Use of Oral Oncolytics In Palliative Care - Episode 4

Quality of Life Metrics in Palliative Care

Measurements of quality of life in patients needing palliative care are too complex, have poor relevance to patient needs and perceptions, and are difficult to administer in practice, say Drs Feinberg and Kiss. They believe that some currently available quality-of-life instruments have applicability to the palliative care setting.

If cancer treatment decision making were a triad formed by efficacy, toxicity, and cost, Dr Feinberg, vice president and chief medical officer at Cardinal Health Specialty Solutions, believes that in oncology care, “we’ve been translating the toxicity as the equivalent of quality of life” and giving it the least recognition. He believes clinicians get distracted by the complexity of the myriad quality-of-life measurement scores, which can lead them to often miss the simplest things. Rather, Dr Feinberg suggests, we should ask simple questions, record them continually, and review the impact.

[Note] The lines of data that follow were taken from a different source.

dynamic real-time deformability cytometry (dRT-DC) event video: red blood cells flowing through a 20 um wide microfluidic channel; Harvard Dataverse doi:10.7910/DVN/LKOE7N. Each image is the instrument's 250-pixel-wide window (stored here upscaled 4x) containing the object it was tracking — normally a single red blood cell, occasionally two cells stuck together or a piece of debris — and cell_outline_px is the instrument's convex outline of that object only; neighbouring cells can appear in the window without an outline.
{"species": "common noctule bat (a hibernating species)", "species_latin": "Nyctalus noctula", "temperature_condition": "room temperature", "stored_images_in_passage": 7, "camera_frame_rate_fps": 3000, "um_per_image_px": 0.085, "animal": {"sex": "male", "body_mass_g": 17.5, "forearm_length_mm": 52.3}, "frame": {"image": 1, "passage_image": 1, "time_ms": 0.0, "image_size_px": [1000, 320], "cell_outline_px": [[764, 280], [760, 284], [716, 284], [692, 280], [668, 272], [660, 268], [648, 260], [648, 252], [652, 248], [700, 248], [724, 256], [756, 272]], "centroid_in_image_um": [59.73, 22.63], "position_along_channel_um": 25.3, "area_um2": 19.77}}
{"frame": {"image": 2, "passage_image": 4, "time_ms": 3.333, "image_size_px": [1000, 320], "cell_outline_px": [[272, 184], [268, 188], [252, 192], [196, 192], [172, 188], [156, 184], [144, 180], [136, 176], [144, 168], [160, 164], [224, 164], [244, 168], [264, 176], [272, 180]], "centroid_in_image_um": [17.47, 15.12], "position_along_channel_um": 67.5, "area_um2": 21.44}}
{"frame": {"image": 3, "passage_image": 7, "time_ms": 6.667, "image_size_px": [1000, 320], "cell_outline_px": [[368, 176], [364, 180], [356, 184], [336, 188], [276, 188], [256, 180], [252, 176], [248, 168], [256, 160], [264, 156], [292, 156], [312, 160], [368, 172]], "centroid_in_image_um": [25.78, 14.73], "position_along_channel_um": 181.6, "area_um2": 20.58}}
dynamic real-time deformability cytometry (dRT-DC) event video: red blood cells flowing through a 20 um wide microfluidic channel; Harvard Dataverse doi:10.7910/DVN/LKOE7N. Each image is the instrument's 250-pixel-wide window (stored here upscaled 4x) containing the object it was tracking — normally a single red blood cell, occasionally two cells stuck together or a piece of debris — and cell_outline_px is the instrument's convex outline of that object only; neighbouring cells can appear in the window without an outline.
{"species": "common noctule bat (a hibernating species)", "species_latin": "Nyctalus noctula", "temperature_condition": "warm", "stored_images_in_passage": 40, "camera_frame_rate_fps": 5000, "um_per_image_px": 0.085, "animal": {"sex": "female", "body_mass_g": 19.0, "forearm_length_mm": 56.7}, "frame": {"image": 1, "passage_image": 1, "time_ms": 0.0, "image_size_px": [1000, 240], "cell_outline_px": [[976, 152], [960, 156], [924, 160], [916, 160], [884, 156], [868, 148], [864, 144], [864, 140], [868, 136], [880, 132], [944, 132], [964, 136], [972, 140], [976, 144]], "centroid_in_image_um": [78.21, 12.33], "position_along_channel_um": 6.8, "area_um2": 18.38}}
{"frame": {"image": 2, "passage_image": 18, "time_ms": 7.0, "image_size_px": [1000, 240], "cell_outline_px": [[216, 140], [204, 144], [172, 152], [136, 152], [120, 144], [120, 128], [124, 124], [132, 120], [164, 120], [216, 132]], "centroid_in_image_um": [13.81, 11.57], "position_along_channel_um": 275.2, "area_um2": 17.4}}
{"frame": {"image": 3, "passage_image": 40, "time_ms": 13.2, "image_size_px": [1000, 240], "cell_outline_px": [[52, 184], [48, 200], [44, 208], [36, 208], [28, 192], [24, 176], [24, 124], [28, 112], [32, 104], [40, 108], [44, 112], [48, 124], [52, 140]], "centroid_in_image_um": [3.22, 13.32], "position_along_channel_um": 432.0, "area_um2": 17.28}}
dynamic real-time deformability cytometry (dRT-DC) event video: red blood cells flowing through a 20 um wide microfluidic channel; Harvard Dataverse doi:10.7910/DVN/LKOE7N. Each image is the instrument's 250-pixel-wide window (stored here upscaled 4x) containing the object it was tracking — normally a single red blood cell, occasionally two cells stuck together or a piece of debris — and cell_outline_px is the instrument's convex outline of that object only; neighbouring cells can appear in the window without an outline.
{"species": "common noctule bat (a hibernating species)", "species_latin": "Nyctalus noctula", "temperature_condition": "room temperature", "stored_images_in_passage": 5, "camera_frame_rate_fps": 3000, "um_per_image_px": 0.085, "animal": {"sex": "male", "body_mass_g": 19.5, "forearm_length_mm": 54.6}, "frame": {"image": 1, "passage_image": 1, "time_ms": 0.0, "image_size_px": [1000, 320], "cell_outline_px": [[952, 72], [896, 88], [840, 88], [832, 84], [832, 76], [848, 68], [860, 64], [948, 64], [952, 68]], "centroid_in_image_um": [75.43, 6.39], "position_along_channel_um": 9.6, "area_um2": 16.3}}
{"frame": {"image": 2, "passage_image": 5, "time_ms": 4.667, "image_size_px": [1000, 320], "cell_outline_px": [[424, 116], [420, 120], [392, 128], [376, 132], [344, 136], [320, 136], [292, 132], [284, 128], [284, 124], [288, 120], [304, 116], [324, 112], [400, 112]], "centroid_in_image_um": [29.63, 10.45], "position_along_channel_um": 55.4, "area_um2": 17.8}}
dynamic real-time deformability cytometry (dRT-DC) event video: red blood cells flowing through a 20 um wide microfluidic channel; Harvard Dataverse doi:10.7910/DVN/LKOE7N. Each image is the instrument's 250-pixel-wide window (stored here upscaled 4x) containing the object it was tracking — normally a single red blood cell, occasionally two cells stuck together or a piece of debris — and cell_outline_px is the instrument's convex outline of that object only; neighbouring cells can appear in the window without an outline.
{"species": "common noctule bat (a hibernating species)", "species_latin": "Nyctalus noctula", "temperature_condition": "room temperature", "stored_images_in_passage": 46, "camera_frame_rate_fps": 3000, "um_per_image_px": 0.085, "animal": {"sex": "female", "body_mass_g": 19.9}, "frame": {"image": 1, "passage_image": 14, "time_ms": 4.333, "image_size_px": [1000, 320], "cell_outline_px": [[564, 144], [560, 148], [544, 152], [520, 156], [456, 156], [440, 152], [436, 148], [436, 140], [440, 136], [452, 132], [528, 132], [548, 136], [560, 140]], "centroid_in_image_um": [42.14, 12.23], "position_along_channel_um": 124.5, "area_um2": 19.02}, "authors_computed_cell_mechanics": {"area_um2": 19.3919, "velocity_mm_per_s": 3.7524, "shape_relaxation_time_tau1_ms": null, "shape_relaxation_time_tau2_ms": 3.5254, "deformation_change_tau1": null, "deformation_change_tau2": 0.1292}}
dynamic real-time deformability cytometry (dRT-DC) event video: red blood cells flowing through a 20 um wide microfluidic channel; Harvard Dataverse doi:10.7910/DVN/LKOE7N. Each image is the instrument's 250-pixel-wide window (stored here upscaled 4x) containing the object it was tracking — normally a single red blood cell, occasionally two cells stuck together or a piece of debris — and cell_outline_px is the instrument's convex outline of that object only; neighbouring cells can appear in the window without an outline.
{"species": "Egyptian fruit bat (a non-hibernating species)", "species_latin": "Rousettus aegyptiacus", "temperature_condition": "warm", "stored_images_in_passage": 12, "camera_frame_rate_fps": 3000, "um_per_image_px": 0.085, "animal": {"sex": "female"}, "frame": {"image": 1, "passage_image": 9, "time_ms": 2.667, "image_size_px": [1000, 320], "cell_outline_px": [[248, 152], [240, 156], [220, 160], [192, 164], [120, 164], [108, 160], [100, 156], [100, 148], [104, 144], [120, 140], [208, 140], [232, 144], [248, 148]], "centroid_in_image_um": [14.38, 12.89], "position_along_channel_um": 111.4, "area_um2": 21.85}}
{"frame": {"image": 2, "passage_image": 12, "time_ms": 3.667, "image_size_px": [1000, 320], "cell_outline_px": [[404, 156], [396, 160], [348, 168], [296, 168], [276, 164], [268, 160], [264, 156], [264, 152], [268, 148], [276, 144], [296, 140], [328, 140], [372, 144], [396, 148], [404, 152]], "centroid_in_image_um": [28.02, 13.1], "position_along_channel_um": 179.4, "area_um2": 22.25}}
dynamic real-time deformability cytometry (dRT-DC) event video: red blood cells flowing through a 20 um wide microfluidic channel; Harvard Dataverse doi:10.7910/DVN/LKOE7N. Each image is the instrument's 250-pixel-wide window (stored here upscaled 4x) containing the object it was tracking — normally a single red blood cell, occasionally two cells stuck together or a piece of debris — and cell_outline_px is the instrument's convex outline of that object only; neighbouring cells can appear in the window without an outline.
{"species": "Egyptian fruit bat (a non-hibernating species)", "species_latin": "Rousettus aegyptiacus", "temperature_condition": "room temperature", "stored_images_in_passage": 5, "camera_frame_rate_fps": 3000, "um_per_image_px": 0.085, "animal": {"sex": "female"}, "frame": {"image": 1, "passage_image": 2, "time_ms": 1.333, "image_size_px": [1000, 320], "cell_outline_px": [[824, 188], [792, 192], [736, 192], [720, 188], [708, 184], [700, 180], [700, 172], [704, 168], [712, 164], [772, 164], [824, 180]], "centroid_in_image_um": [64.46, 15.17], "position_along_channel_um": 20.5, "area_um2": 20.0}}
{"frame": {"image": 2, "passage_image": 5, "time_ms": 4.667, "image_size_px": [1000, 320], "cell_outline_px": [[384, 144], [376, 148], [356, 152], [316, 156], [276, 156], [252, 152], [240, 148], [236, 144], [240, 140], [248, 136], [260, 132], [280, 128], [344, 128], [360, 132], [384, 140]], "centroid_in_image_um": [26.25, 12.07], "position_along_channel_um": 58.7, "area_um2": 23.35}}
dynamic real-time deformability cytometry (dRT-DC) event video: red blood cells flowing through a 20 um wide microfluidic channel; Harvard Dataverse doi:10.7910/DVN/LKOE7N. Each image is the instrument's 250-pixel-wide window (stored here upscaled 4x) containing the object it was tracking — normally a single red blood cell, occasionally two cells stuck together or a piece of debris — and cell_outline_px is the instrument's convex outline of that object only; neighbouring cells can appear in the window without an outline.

“Quality-of-life is important, but measurement is a problem,” says Dr Kiss, vice president, healthcare transformation, Blue Cross Blue Shield of Florida. The instruments used to measure end-of-life treatment regimens should be better validated, but it is important that they remain “simple, straightforward, and patient friendly.” As to what specific quality-of-life metrics can add meaningful value for palliative care treatment regimens, Dr Kiss mentions the MD Anderson Symptom Inventory (MDASI) and the Optum SF™ Health Surveys, among others, calling them “pretty good” and “pretty well validated.”

Dr Feinberg expresses concern about the complexity of the available tools, the literacy and problem-solving sophistication required by those using them, and whether they are culturally relevant across the board. In addition, Dr Feinberg questions what resources it would take to conduct the measurements accurately and with validity in various palliative care environments, including offices, private practice, or in hospitals. Starting with good ideas, dealing with the flaws that develop, and continuing to address those issues one at a time would lead to some good progress, says Dr Feinberg.